My family is not alone in making adjustments because of the current economic environment; in fact I would say that most have gone even further than we have. According to Bob Willis, in his recent Bloomberg.com article, “US consumer confidence fell more than forecast in March as Americans’ outlook for the economy dropped to the lowest level since Richard Nixon was president.…”. He goes on to say that, “Declining stock and property values have unnerved Americans, heightening concerns that spending will falter. A drop in spending, which accounts for more than two-thirds of the economy, would deepen what economists say is almost certainly the second recession of the decade.” Mr Willis goes further by saying that, “The proportion of people who expect their incomes to rise over the next six months fell to 14.9 percent, the lowest since record keeping began in 1967, from 18 percent. The share expecting more jobs dropped to 7.7 percent from 8.9 percent.”The lesson for citizens living in Guyana is that since your family members living overseas are taking steps to spend responsibly and reduce unnecessary expenses, you should too.

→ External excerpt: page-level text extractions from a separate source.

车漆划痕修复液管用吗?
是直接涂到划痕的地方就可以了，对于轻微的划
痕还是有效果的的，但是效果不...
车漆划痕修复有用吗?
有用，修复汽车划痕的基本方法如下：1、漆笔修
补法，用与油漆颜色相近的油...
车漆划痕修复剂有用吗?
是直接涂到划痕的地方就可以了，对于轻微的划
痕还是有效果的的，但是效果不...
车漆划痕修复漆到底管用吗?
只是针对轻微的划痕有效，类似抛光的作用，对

With rapidly increasing food costs in Guyana, families can scarcely afford not to plant a little kitchen garden, raise a few chickens or ducks, cut back on the consumption spending and make smart financial decisions. A brilliant but despised Guyanese leader once proclaimed that we should be able to “Feed, Clothe & House ourselves”. Plant where there is unused land, he espoused. If we could just master the “Feed” component of this statement, we’d be able to better manage the national risks associated with rising food prices. We have the land, the sunshine and lord knows we have the rain. We just need to cultivate the national will. Let’s start now to plant something, if not you’ll have to start from scratch when those barrels stop coming.